Using electrodes to “excite” certain areas of the brain could help people who struggle with maths enjoy the subject more, a study has suggested.
A team spanning the universities of Surrey and Oxford, Loughborough University, and Radboud University in the Netherlands investigated the impact of neurostimulation on learning.
High-frequency random noise stimulation, also known as tRNS, works by sending a mild electrical current to the brain through two electrodes on the scalp.
Roi Cohen Kadosh, a professor of cognitive neuroscience and head of the School of Psychology at the University of Surrey led the project.

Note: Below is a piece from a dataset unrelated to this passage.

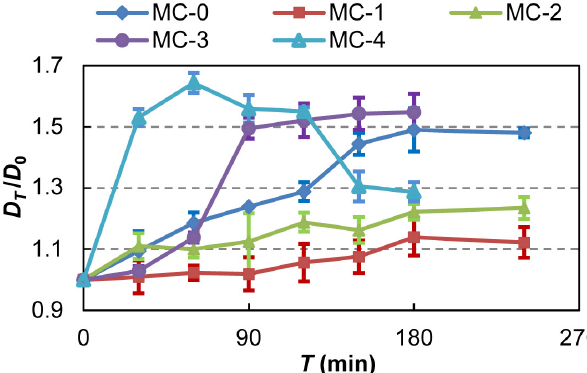
4 h later, the netlike agglomerates of MWCNTs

He said: “Learning is key to everything we do in life – from developing new skills, such as driving a car, to learning how to code. Our brains are constantly absorbing and acquiring new knowledge.

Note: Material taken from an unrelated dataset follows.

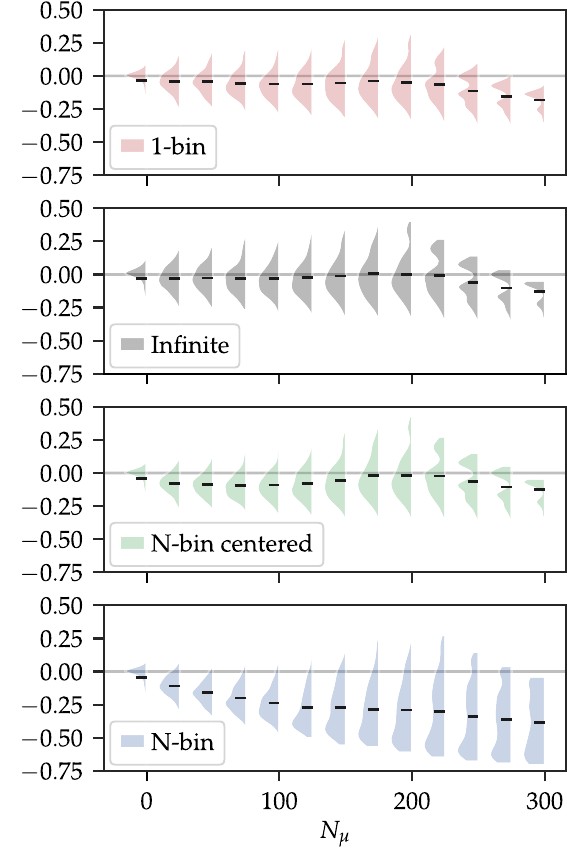
Fig. 7 Relative difference of the muon number estimator to the input number of muons (cf. Eq. (10)) as a function of the input number of muons, for the 1-bin (top), the infinite window (second to top), the N-bin centered (second to bottom), and the N-bin (bottom) strategies. The profiles were generatedfrom sampling uniformly inlog 10 ( r / m ) the average muon profile of proton showers with 17 . 8 ≤ log 10 ( E / eV ) ≤ 18 . 0 and 33 ◦ (cid:2) θ (cid:2) 39 ◦ (0 . 30 ≤ sin 2 θ ≤ 0 .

“Previously, we have shown that a person’s ability to learn is associated with neuronal excitation in their brains. What we wanted to discover in this case is if our novel stimulation protocol could boost, in other words excite, this activity and improve mathematical skills.”
Some 102 people were recruited for the study – published in the journal Plos Biology – with their mathematical skills assessed beforehand.
They were split into four groups, including a learning group and an ‘overlearning’ group – in which people practised sums “beyond the point of mastery” – while being exposed to high-frequency random electrical noise stimulation.
The other two groups were exposed to a placebo, which researchers said was similar to real stimulation but without significant electrical currents.
Brain activity was measured via an electroencephalogram (EEG) recording at the beginning and end of the stimulation.
The team found the ability of those whose brains were less “excited” by maths during the assessment had improved post-stimulation.
There was no change in those who performed well in the initial assessment, nor in those included in the placebo groups.
Prof Cohen Kadosh added: “What we have found is how this promising neurostimulation works and under which conditions the stimulation protocol is most effective.
“This discovery could not only pave the way for a more tailored approach in a person’s learning journey but also shed light on the optimal timing and duration of its application.”
Dr Nienke van Bueren from Radboud University, who led the study under Prof Cohen Kadosh’s supervision, said: “These findings highlight that individuals with lower brain excitability may be more receptive to electrical noise stimulation, leading to enhanced learning outcomes, while those with high brain excitability might not experience the same benefits in their mathematical abilities.”